- Request 1: In the newsgroup post on hash compatibility and Unicode, which hash value did the updated Java applet calculator gain a choice to show?
- Request 2: Name every header field in the newsgroup post on hash compatibility and Unicode.
- Request 3: Pick up the newsgroup post on hash compatibility and Unicode from its last line and carry it on.

- Text segment:
Subject: Hash compatibility: Unicode considerations
Date: Sat, 20 Apr 2002 10:29:55 -0400
From: Michel Gallant <neutron@istar.ca>
Organization: Bell Sympatico
Newsgroups: microsoft.public.platformsdk.security,comp.lang.java.security

Obtaining a hash (digest) of textual data can introduce compatibility
issues between different approaches, depending on how the text is
passed to the hash procedure. For example, text internally represented
as unicode (for example in JScript) might be passed as a LittleEndian
byte encoding to the hash algorithm. Of course this shows up as differences
in signed hashes and pkcs#7 encoded messages.

To help troubleshoot and resolve some of these issues, I have updated
the MD5/SHA-1 signed Java applet calculator with a choice to show
the UnicodeLittleUnmarked hash value (mainly used on win32/Intel)

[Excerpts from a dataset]

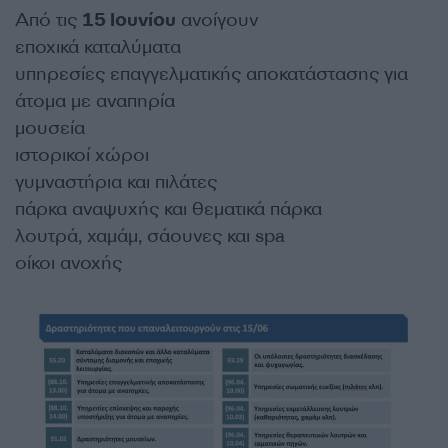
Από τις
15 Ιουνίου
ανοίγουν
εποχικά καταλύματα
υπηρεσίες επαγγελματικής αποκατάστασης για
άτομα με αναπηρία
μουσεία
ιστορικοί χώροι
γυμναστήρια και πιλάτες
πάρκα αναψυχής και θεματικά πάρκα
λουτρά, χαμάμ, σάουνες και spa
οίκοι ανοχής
---
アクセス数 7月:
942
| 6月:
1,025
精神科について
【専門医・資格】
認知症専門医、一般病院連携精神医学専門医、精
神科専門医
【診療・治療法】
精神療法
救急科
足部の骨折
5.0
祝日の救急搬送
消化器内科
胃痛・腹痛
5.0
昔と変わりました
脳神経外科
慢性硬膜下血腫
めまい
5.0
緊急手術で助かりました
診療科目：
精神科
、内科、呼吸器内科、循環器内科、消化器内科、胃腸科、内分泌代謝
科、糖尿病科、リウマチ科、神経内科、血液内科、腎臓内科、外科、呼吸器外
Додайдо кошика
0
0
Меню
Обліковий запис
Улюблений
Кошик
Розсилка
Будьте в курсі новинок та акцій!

- Answer space 1: The UnicodeLittleUnmarked hash value.

- Answer space 2: Subject, Date, From, Organization, Newsgroups

- Answer space 3:
as well as the usual default character --> byte encoding (typically UTF-8):
   http://home.istar.ca/~neutron/messagedigest/

Some examples:
  In Java,  an internally represented String object (Unicode) when converted
  to a byte array with string.getBytes()  encodes by default to bytes
without
  unicode encoding

  Examples in CAPICOM 2 which show hashing (e.g. CHashData.vbs) use
  the unicode byte representation (LittleEndian) for  HashedData.Hash
Content

  The .net SDK provides capability to easily control this encoding of byte
data
  passed to the hash algorithm, for example:
   Byte[] data2hash  = UTF8Encoding()).GetBytes(s) ;
   Byte[]  data2hash = UnicodeEncoding()).GetBytes(s) ;
   byte[] hashvalue2 = (new
MD5CryptoServiceProvider()).ComputeHash(data2hash);

 Sometimes, examples that hash text data explicitly add a null byte to the
 data to be hashed (for example, MS PSDK cryptoAPI signature and hash demos)
which
 of course changes the hash value and any subsequent signatures.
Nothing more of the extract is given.